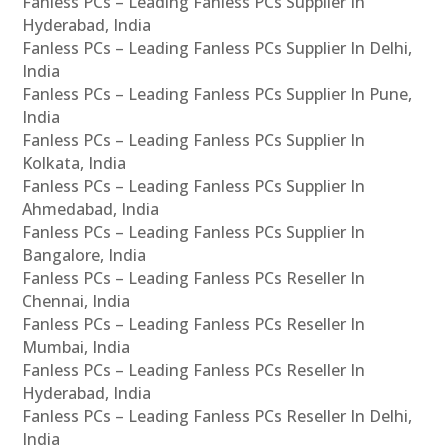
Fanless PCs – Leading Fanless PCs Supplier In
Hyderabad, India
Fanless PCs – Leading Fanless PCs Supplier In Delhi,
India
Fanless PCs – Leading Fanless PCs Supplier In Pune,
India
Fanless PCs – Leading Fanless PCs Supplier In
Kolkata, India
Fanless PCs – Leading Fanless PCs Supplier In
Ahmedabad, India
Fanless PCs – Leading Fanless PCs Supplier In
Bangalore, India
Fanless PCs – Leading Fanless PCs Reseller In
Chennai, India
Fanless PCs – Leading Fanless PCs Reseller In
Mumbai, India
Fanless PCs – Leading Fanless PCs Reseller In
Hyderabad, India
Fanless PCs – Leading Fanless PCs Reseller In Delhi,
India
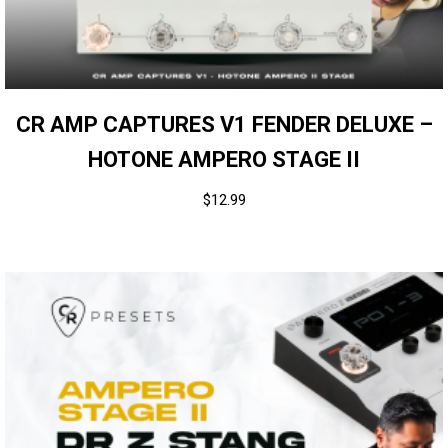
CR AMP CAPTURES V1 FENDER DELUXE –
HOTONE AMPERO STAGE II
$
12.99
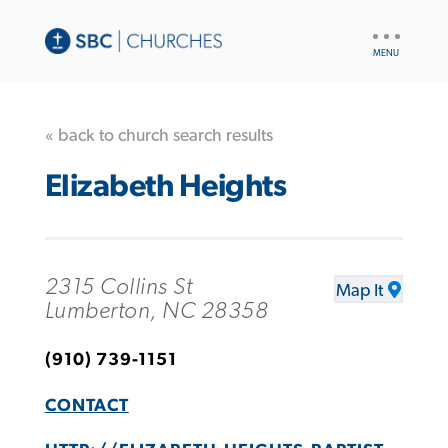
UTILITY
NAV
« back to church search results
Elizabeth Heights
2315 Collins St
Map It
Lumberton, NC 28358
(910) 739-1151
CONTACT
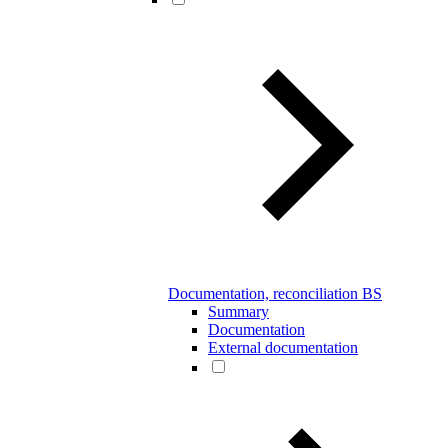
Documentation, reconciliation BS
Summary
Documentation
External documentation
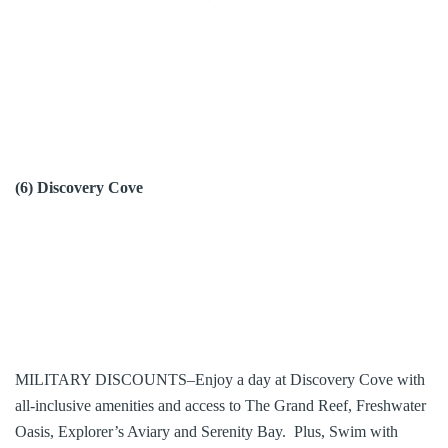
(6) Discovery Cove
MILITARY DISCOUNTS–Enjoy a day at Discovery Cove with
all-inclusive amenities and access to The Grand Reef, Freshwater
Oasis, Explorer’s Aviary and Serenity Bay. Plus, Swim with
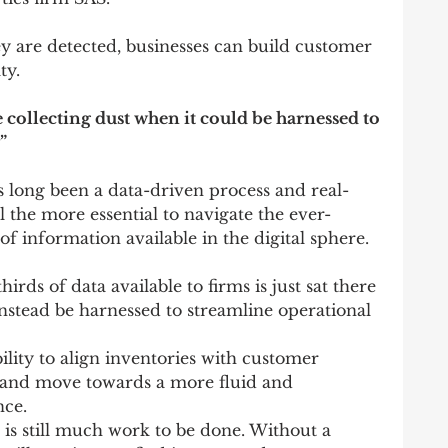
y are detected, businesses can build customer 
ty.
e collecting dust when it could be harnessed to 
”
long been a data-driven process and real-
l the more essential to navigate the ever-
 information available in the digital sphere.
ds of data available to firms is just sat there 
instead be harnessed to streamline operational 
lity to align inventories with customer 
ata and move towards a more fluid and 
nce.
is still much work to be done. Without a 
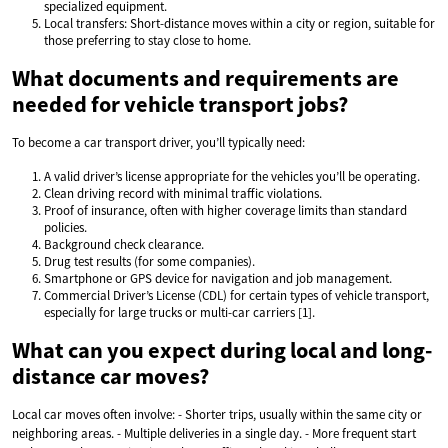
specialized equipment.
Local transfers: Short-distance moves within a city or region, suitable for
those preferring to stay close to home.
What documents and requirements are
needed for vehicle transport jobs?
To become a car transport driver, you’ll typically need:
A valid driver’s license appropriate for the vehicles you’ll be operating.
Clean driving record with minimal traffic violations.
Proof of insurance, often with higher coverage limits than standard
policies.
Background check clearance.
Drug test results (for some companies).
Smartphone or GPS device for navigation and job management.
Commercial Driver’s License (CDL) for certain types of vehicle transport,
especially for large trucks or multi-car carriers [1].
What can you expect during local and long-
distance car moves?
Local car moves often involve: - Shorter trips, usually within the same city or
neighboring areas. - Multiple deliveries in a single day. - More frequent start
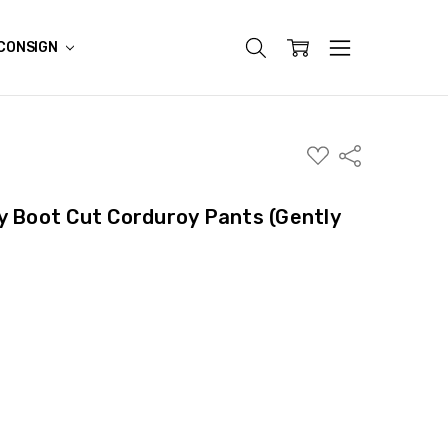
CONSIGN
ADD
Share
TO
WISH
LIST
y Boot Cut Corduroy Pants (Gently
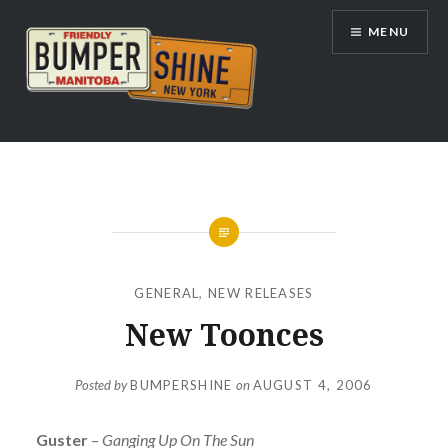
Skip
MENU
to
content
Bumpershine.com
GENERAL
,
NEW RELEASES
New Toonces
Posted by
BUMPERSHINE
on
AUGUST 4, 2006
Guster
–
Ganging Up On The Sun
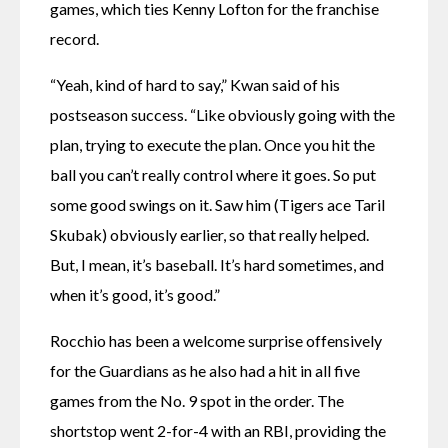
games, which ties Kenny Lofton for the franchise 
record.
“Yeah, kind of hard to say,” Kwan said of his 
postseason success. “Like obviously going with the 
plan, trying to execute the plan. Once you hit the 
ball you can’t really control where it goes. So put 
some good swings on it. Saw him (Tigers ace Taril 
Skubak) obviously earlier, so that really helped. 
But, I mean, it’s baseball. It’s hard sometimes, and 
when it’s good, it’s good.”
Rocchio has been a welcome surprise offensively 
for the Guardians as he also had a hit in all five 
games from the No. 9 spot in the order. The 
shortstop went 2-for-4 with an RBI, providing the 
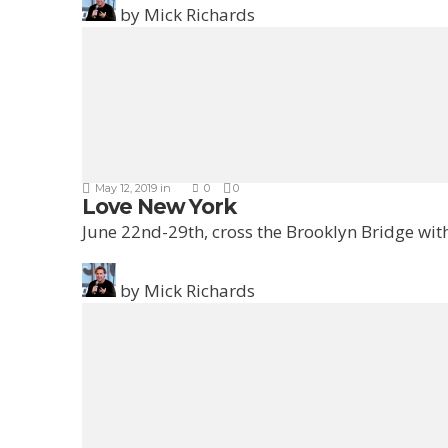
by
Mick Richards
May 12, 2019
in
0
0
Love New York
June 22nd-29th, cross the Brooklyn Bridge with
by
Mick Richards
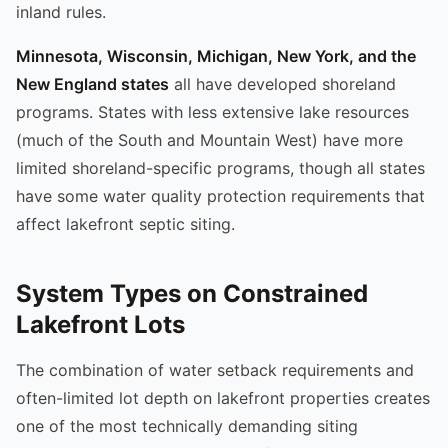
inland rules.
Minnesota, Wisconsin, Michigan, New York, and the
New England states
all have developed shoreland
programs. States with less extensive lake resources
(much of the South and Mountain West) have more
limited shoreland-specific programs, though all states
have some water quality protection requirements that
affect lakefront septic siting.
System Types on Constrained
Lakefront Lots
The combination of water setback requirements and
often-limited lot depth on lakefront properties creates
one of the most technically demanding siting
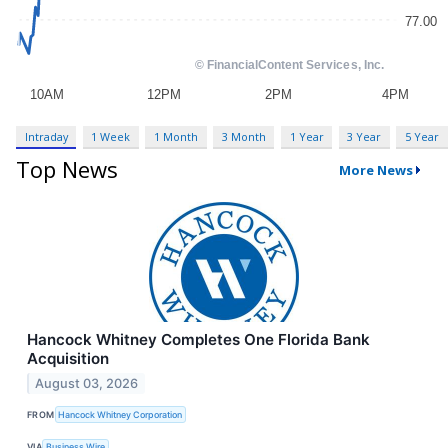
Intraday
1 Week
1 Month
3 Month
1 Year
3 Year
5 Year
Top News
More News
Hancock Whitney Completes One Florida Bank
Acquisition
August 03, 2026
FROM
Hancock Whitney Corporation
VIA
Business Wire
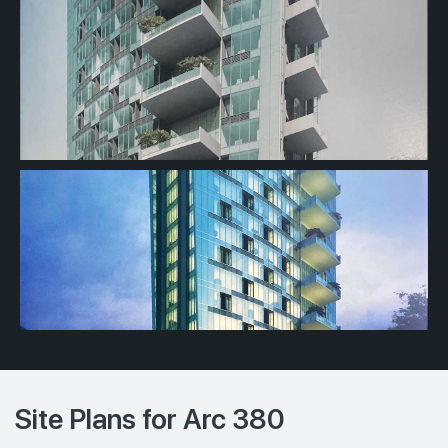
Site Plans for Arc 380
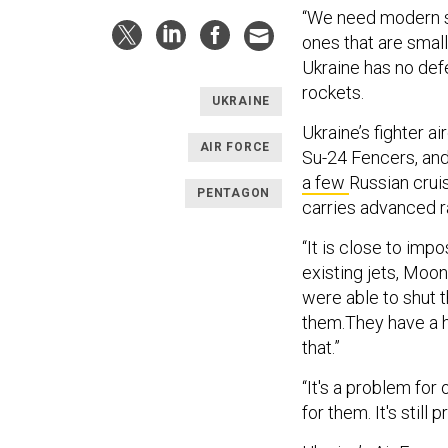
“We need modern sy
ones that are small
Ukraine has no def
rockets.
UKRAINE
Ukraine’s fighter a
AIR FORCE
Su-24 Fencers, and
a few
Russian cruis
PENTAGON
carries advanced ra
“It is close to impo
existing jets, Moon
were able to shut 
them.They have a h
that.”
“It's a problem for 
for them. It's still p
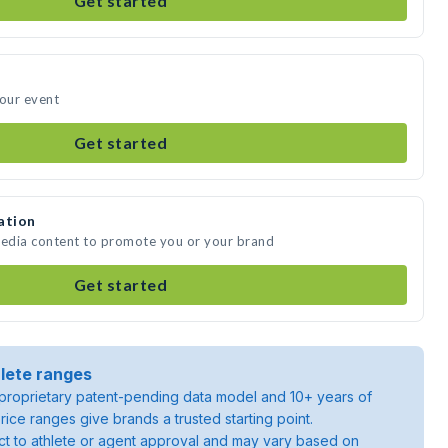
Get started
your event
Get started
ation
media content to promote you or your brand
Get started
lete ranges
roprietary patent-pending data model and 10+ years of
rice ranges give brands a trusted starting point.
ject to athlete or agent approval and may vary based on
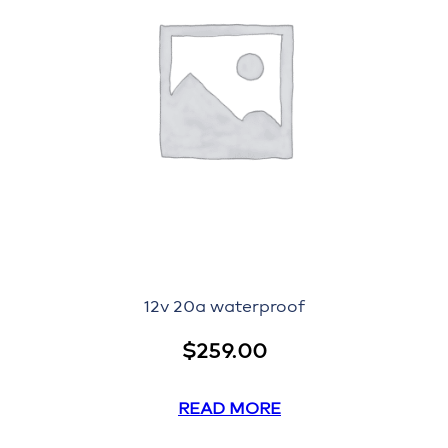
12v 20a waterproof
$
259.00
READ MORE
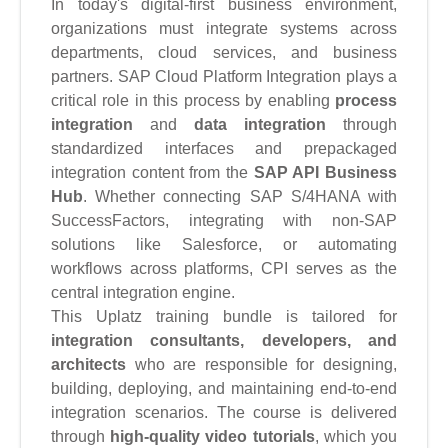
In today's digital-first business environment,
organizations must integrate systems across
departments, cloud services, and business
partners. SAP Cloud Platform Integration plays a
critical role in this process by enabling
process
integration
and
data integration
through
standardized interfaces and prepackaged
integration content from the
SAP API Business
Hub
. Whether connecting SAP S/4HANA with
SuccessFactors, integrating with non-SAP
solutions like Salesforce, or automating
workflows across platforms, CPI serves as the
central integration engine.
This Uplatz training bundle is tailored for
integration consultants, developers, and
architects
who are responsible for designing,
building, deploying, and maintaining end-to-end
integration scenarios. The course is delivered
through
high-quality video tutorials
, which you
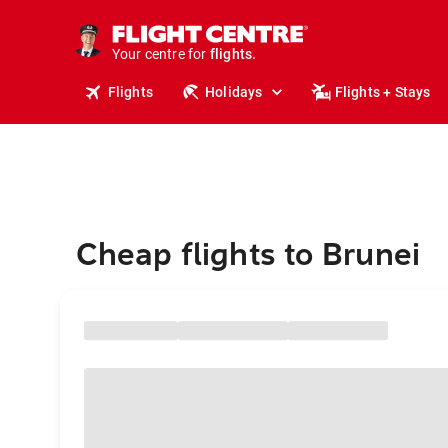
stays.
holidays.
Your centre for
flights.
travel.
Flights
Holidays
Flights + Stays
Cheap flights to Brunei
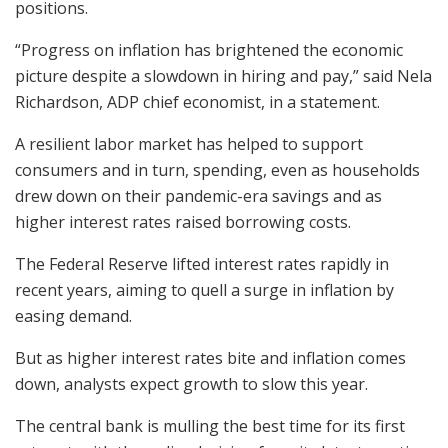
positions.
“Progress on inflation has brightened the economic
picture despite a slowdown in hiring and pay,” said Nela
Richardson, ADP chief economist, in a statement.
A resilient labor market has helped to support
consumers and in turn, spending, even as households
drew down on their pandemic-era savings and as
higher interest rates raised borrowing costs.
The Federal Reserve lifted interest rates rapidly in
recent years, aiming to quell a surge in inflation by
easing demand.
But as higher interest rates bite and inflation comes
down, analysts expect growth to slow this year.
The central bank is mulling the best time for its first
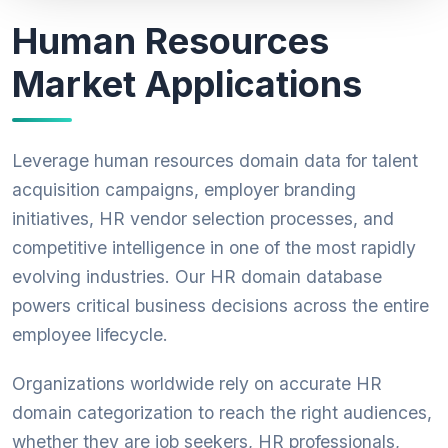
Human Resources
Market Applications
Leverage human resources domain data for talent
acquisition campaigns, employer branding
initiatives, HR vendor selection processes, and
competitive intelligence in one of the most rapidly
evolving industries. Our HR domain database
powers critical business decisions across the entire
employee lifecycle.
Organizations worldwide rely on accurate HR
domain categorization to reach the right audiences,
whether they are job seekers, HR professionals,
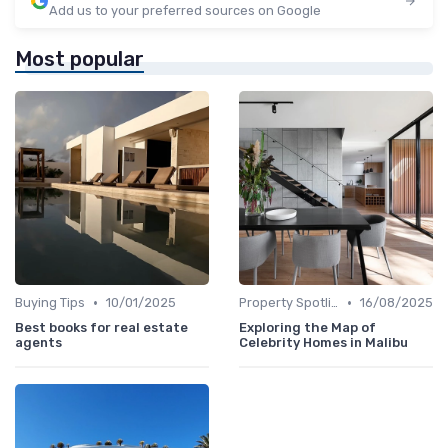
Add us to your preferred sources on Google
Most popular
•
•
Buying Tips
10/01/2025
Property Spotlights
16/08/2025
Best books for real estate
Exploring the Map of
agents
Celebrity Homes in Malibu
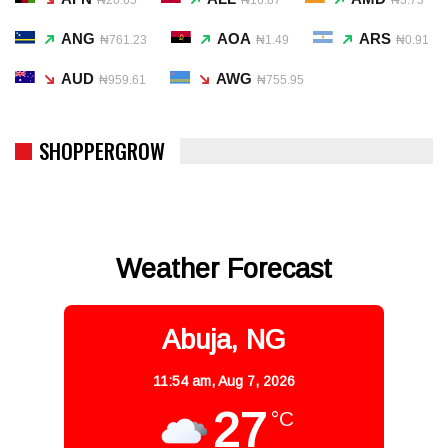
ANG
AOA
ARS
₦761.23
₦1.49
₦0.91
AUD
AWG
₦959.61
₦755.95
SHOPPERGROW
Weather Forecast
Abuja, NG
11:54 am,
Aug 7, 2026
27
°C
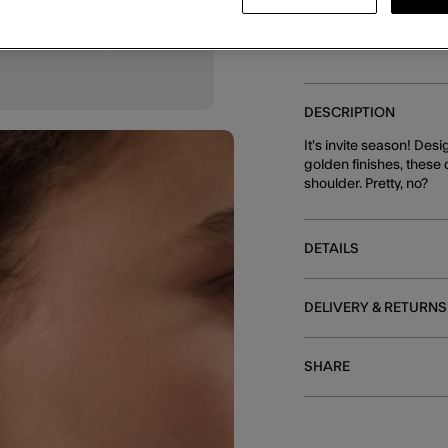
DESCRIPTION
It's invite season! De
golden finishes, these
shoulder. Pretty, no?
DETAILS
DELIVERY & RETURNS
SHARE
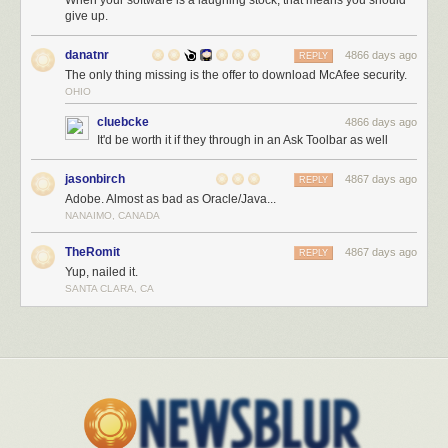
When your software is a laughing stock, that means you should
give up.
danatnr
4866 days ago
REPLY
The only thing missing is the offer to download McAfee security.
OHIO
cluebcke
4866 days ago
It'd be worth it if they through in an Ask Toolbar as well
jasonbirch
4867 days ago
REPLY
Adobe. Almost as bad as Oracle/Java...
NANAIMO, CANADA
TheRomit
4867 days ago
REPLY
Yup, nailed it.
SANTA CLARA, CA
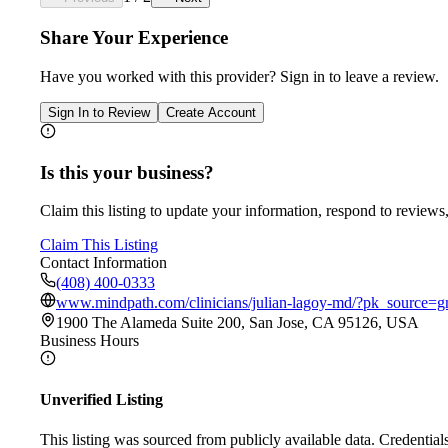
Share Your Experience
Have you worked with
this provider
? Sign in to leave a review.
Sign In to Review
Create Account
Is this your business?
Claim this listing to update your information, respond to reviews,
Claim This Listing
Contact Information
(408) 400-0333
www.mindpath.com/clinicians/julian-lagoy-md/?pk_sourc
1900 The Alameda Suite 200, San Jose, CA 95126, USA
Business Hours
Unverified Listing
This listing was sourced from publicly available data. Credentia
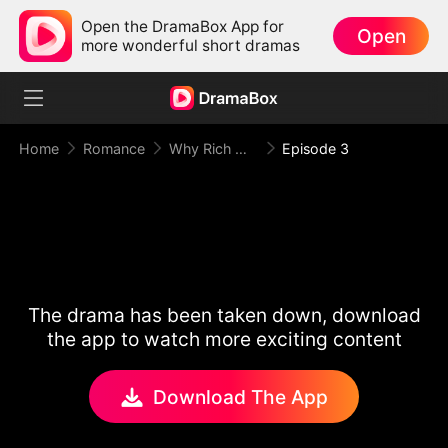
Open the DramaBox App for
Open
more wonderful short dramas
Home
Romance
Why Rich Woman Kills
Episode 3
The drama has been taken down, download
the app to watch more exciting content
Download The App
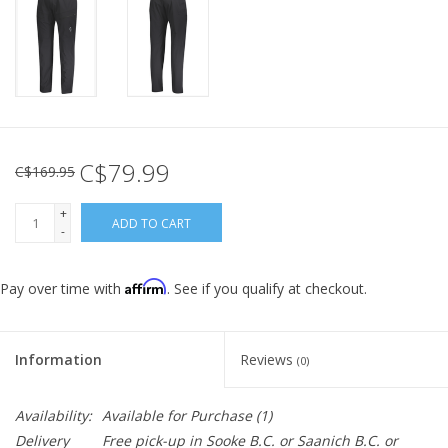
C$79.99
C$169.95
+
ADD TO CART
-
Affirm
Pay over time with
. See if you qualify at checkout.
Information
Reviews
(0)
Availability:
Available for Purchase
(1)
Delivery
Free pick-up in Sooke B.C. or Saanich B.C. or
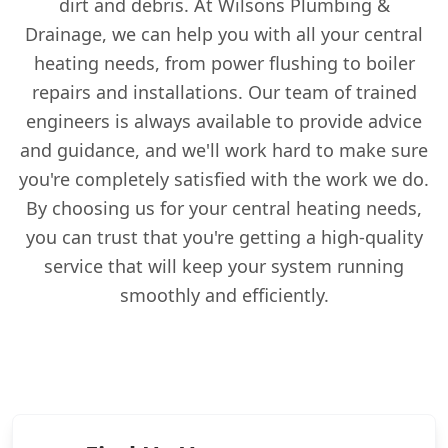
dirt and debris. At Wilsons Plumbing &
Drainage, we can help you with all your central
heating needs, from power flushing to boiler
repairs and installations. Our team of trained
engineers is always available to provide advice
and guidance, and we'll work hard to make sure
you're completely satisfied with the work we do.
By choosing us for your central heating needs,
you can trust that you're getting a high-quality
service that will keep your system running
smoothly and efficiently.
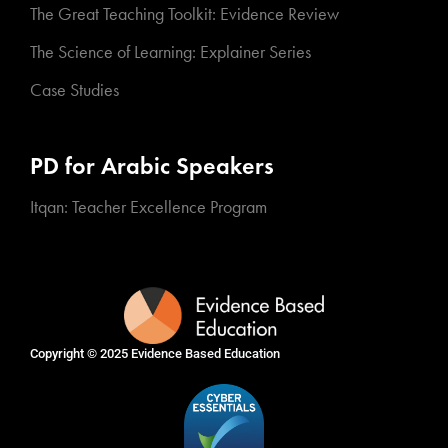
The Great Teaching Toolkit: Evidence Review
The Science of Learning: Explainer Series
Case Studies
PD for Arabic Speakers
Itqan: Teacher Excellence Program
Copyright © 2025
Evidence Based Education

● ● ● ● ●

* What the task asks *
Lines that include the word "rapidly" are to be extracted from the data above.

* Response *
The Federal Reserve lifted interest rates rapidly in
competitive intelligence in one of the most rapidly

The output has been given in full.